In 2017, L Catterton, the world's largest consumer-focussed global private equity firm backed by luxury multinational company LVMH, bought a controlling stake (of 70 percent) in Impresario, buying out Shahdadpuri and Mirah Hospitality (which had invested Rs 48 crore in the company in 2011). L Catterton invested Rs 100 crore in the business that helped Riyaaz open up seven more Socials and five Smoke House Delis. “When they came in, our topline was at Rs 230 crore. In three years, before Covid hit, we had a revenue run rate of Rs 480 crore,” says Amlani. 

“We typically identify trends that shape consumer preferences, and drive purchasing behaviour, and then partner with the founders and the management of companies that stand to benefit from such trends, to put them on an accelerated growth path. Impresario was a good example of this approach,” says Saurabh Mehta, investment principal at L Catterton and director, Impresario. “With brands like Social and Smoke House Deli, and dining concepts which already had proven strong unit economics, in Impresario we saw an immense potential for further growth.”  
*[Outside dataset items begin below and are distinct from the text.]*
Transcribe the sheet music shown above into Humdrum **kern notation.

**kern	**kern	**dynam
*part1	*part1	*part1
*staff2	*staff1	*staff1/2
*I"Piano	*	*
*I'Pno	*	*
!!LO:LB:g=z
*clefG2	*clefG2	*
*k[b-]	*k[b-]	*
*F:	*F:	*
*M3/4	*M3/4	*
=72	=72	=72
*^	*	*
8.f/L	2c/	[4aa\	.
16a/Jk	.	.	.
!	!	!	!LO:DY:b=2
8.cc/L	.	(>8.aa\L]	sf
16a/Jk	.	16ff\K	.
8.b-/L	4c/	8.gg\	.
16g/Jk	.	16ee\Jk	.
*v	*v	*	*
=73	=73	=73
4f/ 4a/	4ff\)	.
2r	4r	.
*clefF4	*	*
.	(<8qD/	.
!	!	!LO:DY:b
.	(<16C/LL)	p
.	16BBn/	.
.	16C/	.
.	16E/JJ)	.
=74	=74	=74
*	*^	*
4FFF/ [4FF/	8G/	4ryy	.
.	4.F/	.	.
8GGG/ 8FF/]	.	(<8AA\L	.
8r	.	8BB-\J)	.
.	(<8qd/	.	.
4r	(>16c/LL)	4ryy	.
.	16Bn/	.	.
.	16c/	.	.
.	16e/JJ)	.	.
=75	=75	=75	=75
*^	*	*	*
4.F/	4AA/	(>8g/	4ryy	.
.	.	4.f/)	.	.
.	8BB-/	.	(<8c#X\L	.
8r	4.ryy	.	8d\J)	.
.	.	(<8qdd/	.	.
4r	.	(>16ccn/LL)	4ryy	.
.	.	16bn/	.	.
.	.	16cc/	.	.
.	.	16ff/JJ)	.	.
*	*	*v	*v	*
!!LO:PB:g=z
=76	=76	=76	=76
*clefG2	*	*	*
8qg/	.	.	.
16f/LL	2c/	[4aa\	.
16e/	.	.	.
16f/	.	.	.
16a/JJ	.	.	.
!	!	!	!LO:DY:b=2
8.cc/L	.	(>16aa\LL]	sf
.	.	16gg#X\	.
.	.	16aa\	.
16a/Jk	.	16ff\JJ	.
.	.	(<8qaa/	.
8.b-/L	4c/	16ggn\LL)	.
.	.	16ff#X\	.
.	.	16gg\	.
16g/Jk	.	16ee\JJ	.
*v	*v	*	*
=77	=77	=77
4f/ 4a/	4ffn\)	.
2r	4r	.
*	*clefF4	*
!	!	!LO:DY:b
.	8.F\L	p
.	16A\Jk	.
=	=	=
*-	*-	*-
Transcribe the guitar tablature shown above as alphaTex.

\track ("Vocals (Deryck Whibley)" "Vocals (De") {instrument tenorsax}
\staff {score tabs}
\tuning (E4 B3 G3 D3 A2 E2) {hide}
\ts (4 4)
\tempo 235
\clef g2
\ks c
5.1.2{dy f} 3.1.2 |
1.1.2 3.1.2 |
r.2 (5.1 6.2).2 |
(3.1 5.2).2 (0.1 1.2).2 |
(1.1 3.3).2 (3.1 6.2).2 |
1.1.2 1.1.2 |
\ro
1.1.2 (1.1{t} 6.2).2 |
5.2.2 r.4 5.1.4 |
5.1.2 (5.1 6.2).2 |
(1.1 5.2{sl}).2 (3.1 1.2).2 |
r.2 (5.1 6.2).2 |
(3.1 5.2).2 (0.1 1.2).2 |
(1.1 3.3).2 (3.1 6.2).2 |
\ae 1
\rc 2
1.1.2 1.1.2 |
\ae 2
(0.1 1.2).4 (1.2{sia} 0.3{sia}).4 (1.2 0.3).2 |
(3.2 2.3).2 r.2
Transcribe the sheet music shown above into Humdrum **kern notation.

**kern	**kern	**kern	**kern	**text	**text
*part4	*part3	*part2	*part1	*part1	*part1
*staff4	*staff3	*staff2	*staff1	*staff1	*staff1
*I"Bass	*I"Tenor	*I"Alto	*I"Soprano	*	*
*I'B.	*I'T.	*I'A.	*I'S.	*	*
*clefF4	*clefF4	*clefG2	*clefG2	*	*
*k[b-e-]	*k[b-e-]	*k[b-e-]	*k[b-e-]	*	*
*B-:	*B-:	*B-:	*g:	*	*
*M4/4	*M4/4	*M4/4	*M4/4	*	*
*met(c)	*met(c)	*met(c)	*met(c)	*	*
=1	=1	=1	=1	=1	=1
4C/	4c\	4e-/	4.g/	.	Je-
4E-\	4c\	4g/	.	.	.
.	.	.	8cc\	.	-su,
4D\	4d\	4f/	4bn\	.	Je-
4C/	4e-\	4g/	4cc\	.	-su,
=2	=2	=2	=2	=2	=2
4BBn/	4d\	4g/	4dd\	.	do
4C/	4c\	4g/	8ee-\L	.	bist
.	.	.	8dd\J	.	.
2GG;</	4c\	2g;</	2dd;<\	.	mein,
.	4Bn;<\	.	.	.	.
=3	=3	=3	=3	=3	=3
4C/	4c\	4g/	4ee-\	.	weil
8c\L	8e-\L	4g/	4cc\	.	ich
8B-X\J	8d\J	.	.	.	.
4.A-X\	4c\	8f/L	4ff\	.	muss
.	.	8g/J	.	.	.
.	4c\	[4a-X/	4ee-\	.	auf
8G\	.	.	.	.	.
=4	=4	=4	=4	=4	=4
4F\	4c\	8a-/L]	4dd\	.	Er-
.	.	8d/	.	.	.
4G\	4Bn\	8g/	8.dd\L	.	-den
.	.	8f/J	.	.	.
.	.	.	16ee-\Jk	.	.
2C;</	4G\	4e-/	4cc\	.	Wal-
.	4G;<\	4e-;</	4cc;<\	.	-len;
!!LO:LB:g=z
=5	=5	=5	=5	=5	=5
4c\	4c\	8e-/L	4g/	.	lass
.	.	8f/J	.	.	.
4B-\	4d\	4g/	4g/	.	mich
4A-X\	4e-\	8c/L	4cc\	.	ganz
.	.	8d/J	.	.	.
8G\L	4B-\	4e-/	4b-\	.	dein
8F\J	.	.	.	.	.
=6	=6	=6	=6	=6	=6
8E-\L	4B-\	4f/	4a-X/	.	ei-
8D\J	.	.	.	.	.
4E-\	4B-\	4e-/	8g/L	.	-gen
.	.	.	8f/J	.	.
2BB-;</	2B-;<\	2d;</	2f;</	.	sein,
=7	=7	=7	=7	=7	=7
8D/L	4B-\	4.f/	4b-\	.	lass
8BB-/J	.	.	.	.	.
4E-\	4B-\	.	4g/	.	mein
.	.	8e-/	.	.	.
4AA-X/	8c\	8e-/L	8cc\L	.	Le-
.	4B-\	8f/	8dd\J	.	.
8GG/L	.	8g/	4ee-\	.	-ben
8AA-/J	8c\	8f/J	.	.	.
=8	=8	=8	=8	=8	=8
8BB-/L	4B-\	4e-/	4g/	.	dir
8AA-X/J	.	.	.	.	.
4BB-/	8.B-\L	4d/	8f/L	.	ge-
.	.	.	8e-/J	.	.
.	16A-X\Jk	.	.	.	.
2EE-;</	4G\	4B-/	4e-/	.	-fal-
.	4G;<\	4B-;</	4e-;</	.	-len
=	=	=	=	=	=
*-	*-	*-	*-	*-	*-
Over 20 years, Amlani’s business has been built on the soft skills of catching a trend early. With the pandemic headwinds tapering off, he, along with Impresario, seems well poised to cash in on ‘revenge socialising’. He says he’s been on the edge a few times before—when hookahs were banned, when only half of the funds materialised while Social was being planned, or when the highway liquor ban came into effect and 40 percent of his restaurants weren’t allowed to serve alcohol. “I believe I’ve done enough net practice to play the Test match against Covid,” he says.